If your animals are treated with a prescription product once a month, most of these products will carry a guarantee. You should not need to treat your house as long as all of the animals in the house are treated appropriately. Although it is rare that these products fail to work, if you have purchased them through a vet your vet can contact the company for you and usually can get them to pay for additional treatment if for some reason the fleas are not going away.

If Your Pet is Going on Antibiotics

There are a few ways you can try to save money if your pet is going on antibiotics. In many cases we will have a variety of antibiotics we can choose from  to treat a particular condition. It is worthwhile to let your vet know that you are on a budget and if possible that you would like the least expensive antibiotic that they feel will be effective. You can also ask your vet if it is possible for him or her to write you a prescription for antibiotics that you can fill at the pharmacy as this will often be less expensive.

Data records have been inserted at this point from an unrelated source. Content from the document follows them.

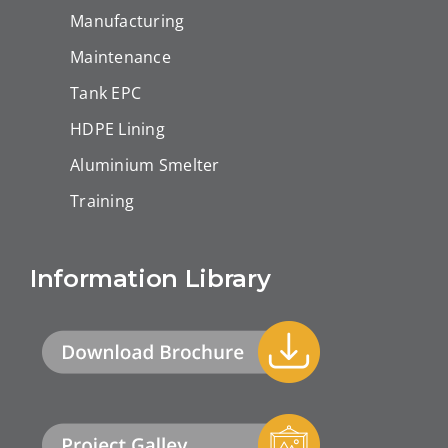
Manufacturing
Maintenance
Tank EPC
HDPE Lining
Aluminium Smelter
Training
Information Library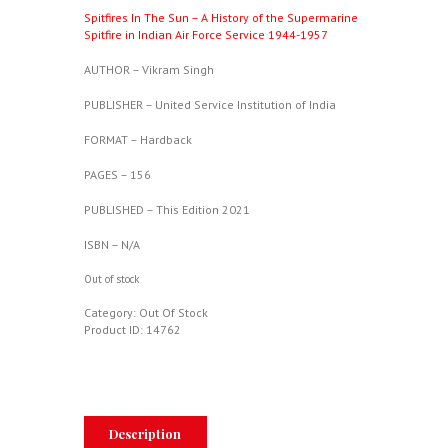
Spitfires In The Sun – A History of the Supermarine
Spitfire in Indian Air Force Service 1944-1957
AUTHOR – Vikram Singh
PUBLISHER – United Service Institution of India
FORMAT – Hardback
PAGES – 156
PUBLISHED – This Edition 2021
ISBN – N/A
Out of stock
Category:
Out Of Stock
Product ID:
14762
Description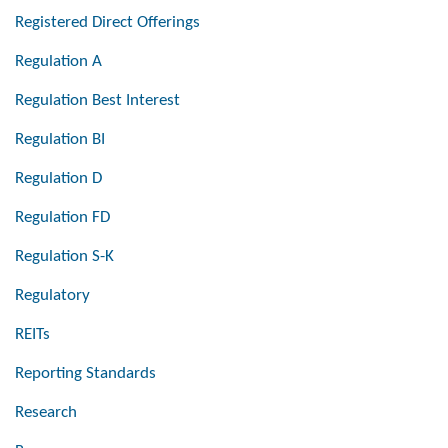
Registered Direct Offerings
Regulation A
Regulation Best Interest
Regulation BI
Regulation D
Regulation FD
Regulation S-K
Regulatory
REITs
Reporting Standards
Research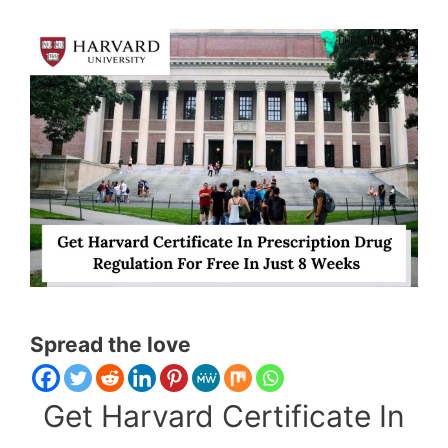
Spread the love
Get Harvard Certificate In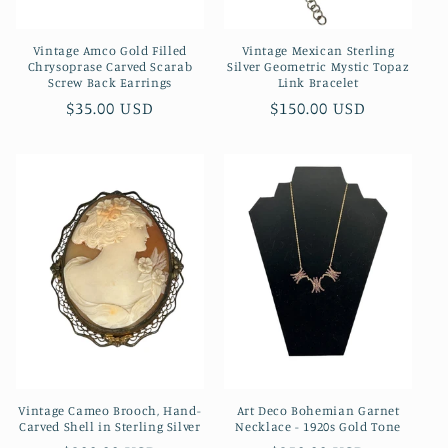
Vintage Amco Gold Filled
Vintage Mexican Sterling
Chrysoprase Carved Scarab
Silver Geometric Mystic Topaz
Screw Back Earrings
Link Bracelet
Regular
$35.00 USD
Regular
$150.00 USD
price
price
Vintage Cameo Brooch, Hand-
Art Deco Bohemian Garnet
Carved Shell in Sterling Silver
Necklace - 1920s Gold Tone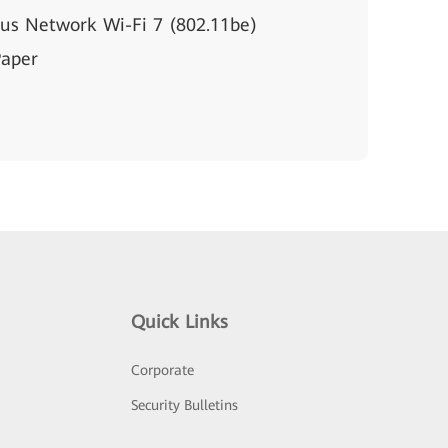
s Network Wi-Fi 7 (802.11be)
Paper
Quick Links
Corporate
Security Bulletins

Similarly, you can ask if your vet can sell you a generic form of antibiotic rather than a name brand (i.e. Apo-Amoxi instead of Amoxicillin). In many situations, a culture test is recommended when antibiotics are prescribed. While this may sound like it is more expensive than not doing the test, often it can save us money in the long run. A culture (for example of a urinary tract infection) can tell us which antibiotic will be the most effective and whether the infection is resistant to any antibiotics.

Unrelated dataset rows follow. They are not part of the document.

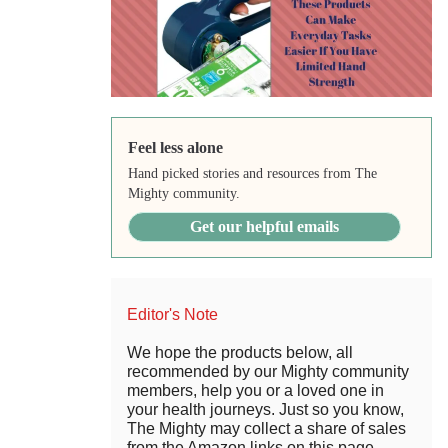
Feel less alone
Hand picked stories and resources from The
Mighty community.
Get our helpful emails
Editor's Note
We hope the products below, all
recommended by our Mighty community
members, help you or a loved one in
your health journeys. Just so you know,
The Mighty may collect a share of sales
from the Amazon links on this page.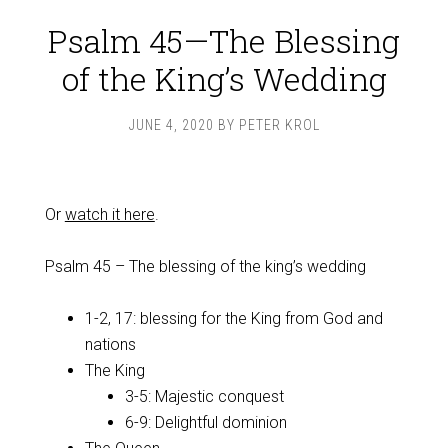
Psalm 45—The Blessing
of the King’s Wedding
JUNE 4, 2020
BY
PETER KROL
Or
watch it here
.
Psalm 45
– The blessing of the king’s wedding
1-2, 17: blessing for the King from God and
nations
The King
3-5: Majestic conquest
6-9: Delightful dominion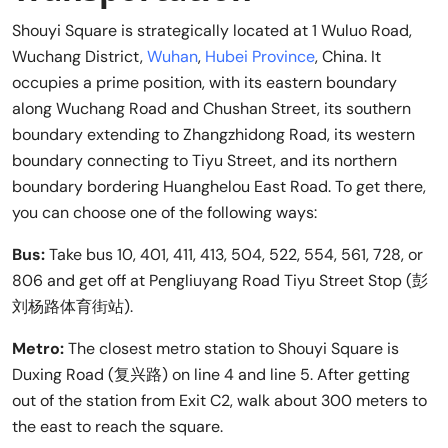
Shouyi Square is strategically located at 1 Wuluo Road,
Wuchang District,
Wuhan
,
Hubei Province
, China. It
occupies a prime position, with its eastern boundary
along Wuchang Road and Chushan Street, its southern
boundary extending to Zhangzhidong Road, its western
boundary connecting to Tiyu Street, and its northern
boundary bordering Huanghelou East Road. To get there,
you can choose one of the following ways:
Bus:
Take bus 10, 401, 411, 413, 504, 522, 554, 561, 728, or
806 and get off at Pengliuyang Road Tiyu Street Stop (彭
刘杨路体育街站).
Metro:
The closest metro station to Shouyi Square is
Duxing Road (复兴路) on line 4 and line 5. After getting
out of the station from Exit C2, walk about 300 meters to
the east to reach the square.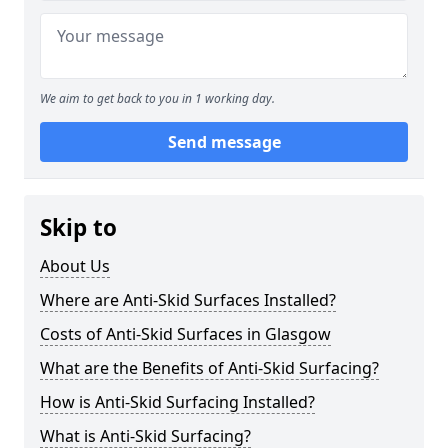
We aim to get back to you in 1 working day.
Send message
Skip to
About Us
Where are Anti-Skid Surfaces Installed?
Costs of Anti-Skid Surfaces in Glasgow
What are the Benefits of Anti-Skid Surfacing?
How is Anti-Skid Surfacing Installed?
What is Anti-Skid Surfacing?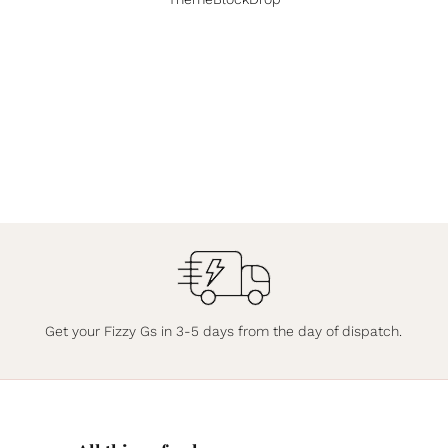
Get your Fizzy Gs in 3-5 days from the day of dispatch.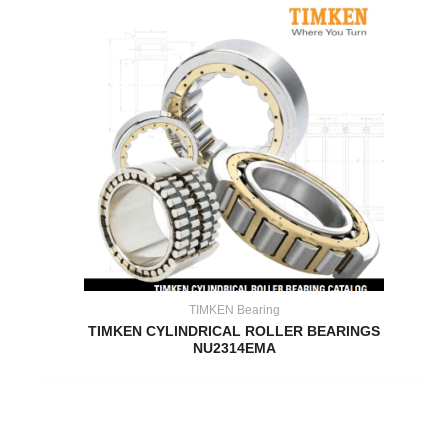
TIMKEN Bearing
TIMKEN CYLINDRICAL ROLLER BEARINGS
NU2314EMA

You may spend $30-$60 for a culture. But often a culture can save us from doing a course of antibiotics that would be ineffective and can save us money in the long run.

Vomiting and Diarrhea – Is a Visit Necessary?

This can be a tough call! I often have animals come to see me because they have had diarrhea for a day. In many of these cases the diarrhea would clear up without a vet visit. As people, we don’t go to see the doctor after a day or two of diarrhea. (But then to be fair, we don’t tend to have diarrhea on the carpet which requires cleaning!)

So, how do you know if vomiting and diarrhea requires a vet visit?

For dogs:
Does your dog still want to eat? How bright is he? In general if a dog is bright and alert it is acceptable to wait it out for 48 hours with vomiting and diarrhea. I usually recommend a fast of 24 hours with no food (water is ok) followed by small meals of boiled chicken and rice. There is nothing “magical” about chicken and rice but they are both foods that are easy for the dog’s intestines to handle.

Most of the time, for cases of mild diarrhea and vomiting the period of 24 hours without food will be enough to solve the problem.

However, if the dog is really lethargic, not wanting to eat for more than 48 hours or seems to be very uncomfortable then a vet visit is definitely necessary.

For cats:
Again, does your cat want to eat? Is he bright and alert? Again, it is generally acceptable to wait for 48 hours with vomiting and diarrhea in a cat that is otherwise seeming fine. In cats I do not recommend fasting them. If cats go a couple of days without food then they can develop a serious problem called fatty liver.

Reasons to go to the vet include extreme lethargy, lack of appetite and obvious discomfort.

What about blood in the stool or vomit?

I have seen many panicked owners because they are seeing blood in an animal’s stool. In most cases, blood is actually not anything serious. If the colon is irritated it will bleed quite easily in a dog or a cat. So again, if the animal is bright and happy then there is no need to rush in for an emergency visit.

If there is a small amount of blood in vomit it is usually due to small blood vessels that have burst due to the force of the vomiting. If there is a serious issue with bleeding in the stomach, the blood that comes out usually looks black like coffee grounds. If you are seeing this, this can be a sign of a stomach ulcer and is indeed a reason to see your vet right away.

These are just general guidelines though. I always tell people to follow their gut instincts. If you really feel that your pet is unwell, then don’t wait… see a vet right away!